Même à passer outre ces détails, qui s’incarnent par ailleurs dans certains des moments les plus amusants du film – les reproductions de scènes fameuses sont très réussies – l’impérialisme gulliverien ne s’arrête jamais. Dominé par la présence massive d’un Jack Black disproportionné et qui use peu délicatement de son lourd organisme (par exemple en s’enfilant un pauvre soldat lilliputien dans le séant lors d’une chute en arrière), le film orbite pleinement autour du comédien, comme si rien ne pouvait se décider sans lui. Gulliver tire les ficelles des marionnettes-lilliputiens comme un metteur en scène dirige ses acteurs ; il va même jusqu’à pasticher une scène de Cyrano de Bergerac, lorsque Christian fait la cour à Roxane tandis que Cyrano lui dicte ses paroles, indice probant s’il en est du désir de Gulliver / Black d’imposer sa marque de fabrique sur Lilliput / la production. Plus le récit se déroule, et plus il devient évident que Les Voyages de Gulliver relatent moins une expédition étonnante qu’un putsch au sein de la Fox, Jack Black prenant le pouvoir aux dépens de Rob Letterman. Celui a d’ailleurs déclaré que « Jack est la pièce maîtresse du film », le producteur exécutif Benjamin Cooley ajoutant que l’acteur s’était « amusé comme un gamin dans ce film ». Oui, mais comme un gamin capricieux désireux de réunir autour de lui tous les jouets, quitte à ce qu’il n’en reste plus pour les autres. Alors qu’il était également producteur exécutif, Black, sur le plateau, donnait la réplique aux comédiens incarnant les Lilliputiens, même lorsque sa présence n’était pas requise, pour les « aider ». Et pour s’assurer qu’ils jouaient à son goût ?

Apprécier Les Voyages de Gulliver en revient donc à courber l’échine devant l’héliocentrisme propre à Jack Black, ce que nous laisserons à l’appréciation des uns et des autres. Si le Jack Black Show fut pour moi un vrai calvaire, nul doute que nombre de spectateurs lanceront au projectionniste : « Soyez sympas, rembobinez » pour profiter plus avant des grimaces et des rodomontades de la star. Dans une salle de cinéma, il y a toujours trois sortes d’individus : ceux qui sont sensibles à l’humour débridé, ceux qui en ont la nausée, et ceux qui y restent indifférents. Alors que je me plaçais dans la dernière catégorie durant une grande partie du film, les ultimes vingt minutes m’ont définitivement renvoyé à la seconde : voir Gulliver clore son parcours initiatique en dansant comme un forcené devant une foule de Lilliputiens chorégraphiés fut le coup de bambou de trop. Pour ma défense, c’était après que Jack Black, déguisé en gamine, se fût fait torturer gentiment par une petite fille dans une maison de poupée, dans l’île des géants. Il était normal, alors, que mes dents grinçassent un peu. Et que mes yeux pleurassent de fatigue. (L’usage du subjonctif imparfait étant en vogue dans le protocole de Lilliput, j’ai souhaité m’adapter le temps de trois formulations verbales. Cet article retrouvera sa conjugaison normale dès la phrase suivante.)

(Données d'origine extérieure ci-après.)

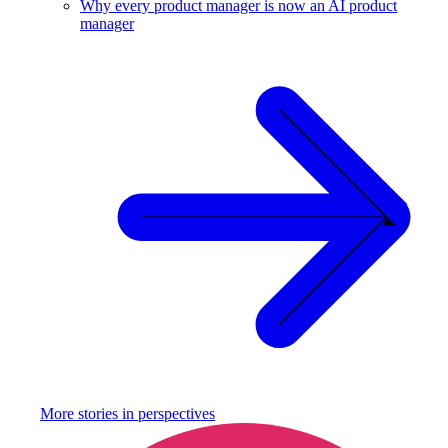
Why every product manager is now an AI product
manager
More stories in
perspectives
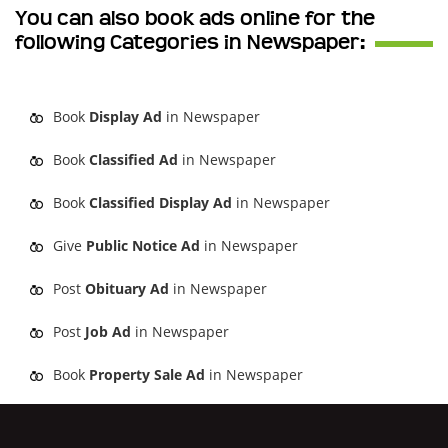
You can also book ads online for the
following Categories in Newspaper:
Book
Display Ad
in Newspaper
Book
Classified Ad
in Newspaper
Book
Classified Display Ad
in Newspaper
Give
Public Notice Ad
in Newspaper
Post
Obituary Ad
in Newspaper
Post
Job Ad
in Newspaper
Book
Property Sale Ad
in Newspaper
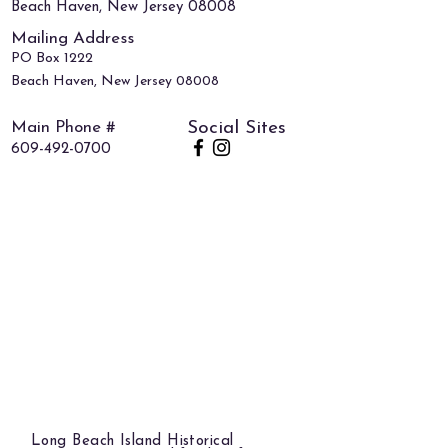
Beach Haven, New Jersey 08008
Mailing Address
PO Box 1222
Beach Haven, New Jersey 08008
Main Phone #
Social Sites
609-492-0700
Long Beach Island Historical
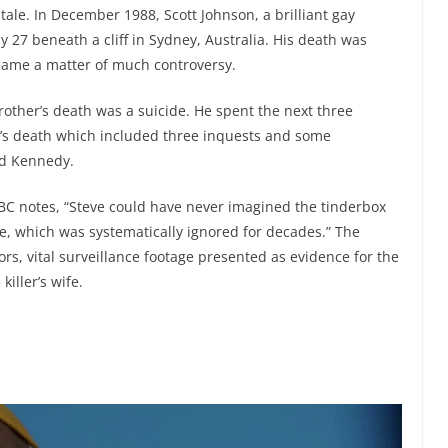
tale. In December 1988, Scott Johnson, a brilliant gay
27 beneath a cliff in Sydney, Australia. His death was
ecame a matter of much controversy.
brother’s death was a suicide. He spent the next three
t’s death which included three inquests and some
Ted Kennedy.
BC notes, “Steve could have never imagined the tinderbox
, which was systematically ignored for decades.” The
tors, vital surveillance footage presented as evidence for the
killer’s wife.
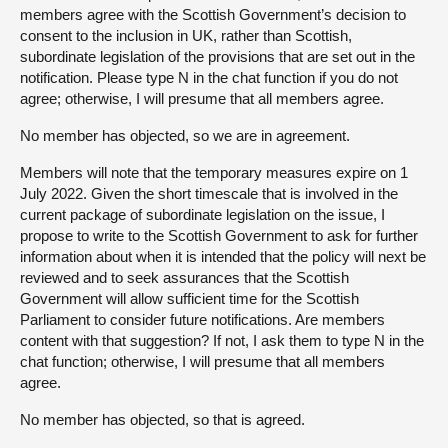
members agree with the Scottish Government’s decision to
consent to the inclusion in UK, rather than Scottish,
subordinate legislation of the provisions that are set out in the
notification. Please type N in the chat function if you do not
agree; otherwise, I will presume that all members agree.
No member has objected, so we are in agreement.
Members will note that the temporary measures expire on 1
July 2022. Given the short timescale that is involved in the
current package of subordinate legislation on the issue, I
propose to write to the Scottish Government to ask for further
information about when it is intended that the policy will next be
reviewed and to seek assurances that the Scottish
Government will allow sufficient time for the Scottish
Parliament to consider future notifications. Are members
content with that suggestion? If not, I ask them to type N in the
chat function; otherwise, I will presume that all members
agree.
No member has objected, so that is agreed.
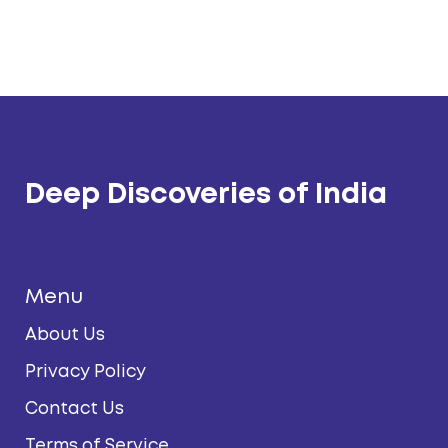
Deep Discoveries of India
Menu
About Us
Privacy Policy
Contact Us
Terms of Service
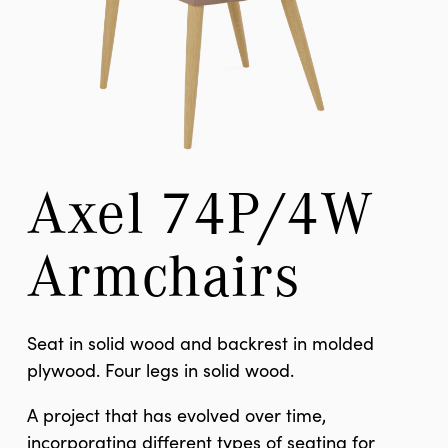
Axel 74P/4W 
Armchairs
Seat in solid wood and backrest in molded
plywood. Four legs in solid wood.
A project that has evolved over time,
incorporating different types of seating for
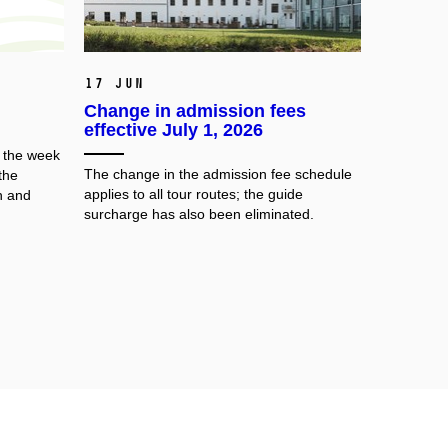
17 Jun
Change in admission fees
effective July 1, 2026
e the week
The change in the admission fee schedule
the
applies to all tour routes; the guide
h and
surcharge has also been eliminated.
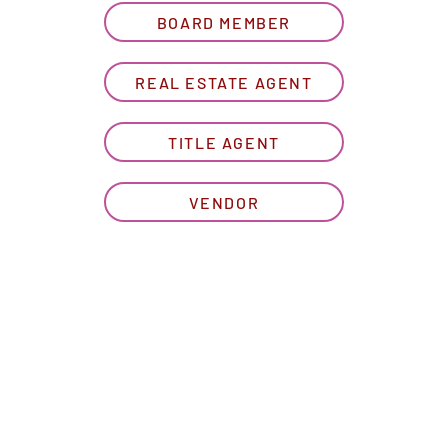
BOARD MEMBER
REAL ESTATE AGENT
TITLE AGENT
VENDOR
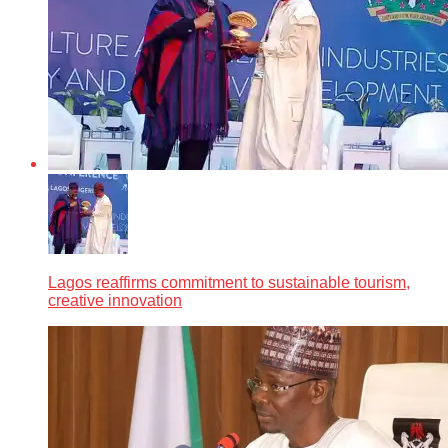
Lagos reaffirms commitment to sustainable tourism,
creative innovation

Malheureusement, puisque toute la place – topographique et narrative – est occupée par Jack Black, il n’en reste plus beaucoup pour Swift lui-même. Quid de l’ironie mordante du roman ? Quid de la dénonciation en creux des institutions, de la société et de la politique contemporaines ? Quid des autres pérégrinations de Gulliver, après les tout-petits et les géants ? L’auteur irlandais n’a tellement aucun rôle à jouer dans cette pantalonnade hollywoodienne que son nom n’apparaît pas même au générique ! Difficile à imaginer, surtout que le film ne cherche pas à dissimuler sa parenté avec ce chef-d’œuvre du XVIIIe siècle. Oubli impardonnable ou conséquence du putsch fomenté par Black ? C’est peut-être une bonne chose, finalement. Car, si Les Voyages de Gulliver version Fox parviennent à faire rire quelques générations d’enfants, malgré un humour largement basé sur des références culturelles destinées aux adultes, au moins ne seront-ils pas attachés au nom trop respectable de Jonathan Swift qui, lui, à son crédit, n’a jamais imaginé qu’un soldat lilliputien puisse s’enfiler dans le séant de son personnage principal ! Désormais, le monde se divisera en deux catégories : ceux qui prennent un peu de plaisir devant ce film grassouillet ; et ceux qui préfèrent feuilleter de nouveau les pages magiques des Voyages originaux.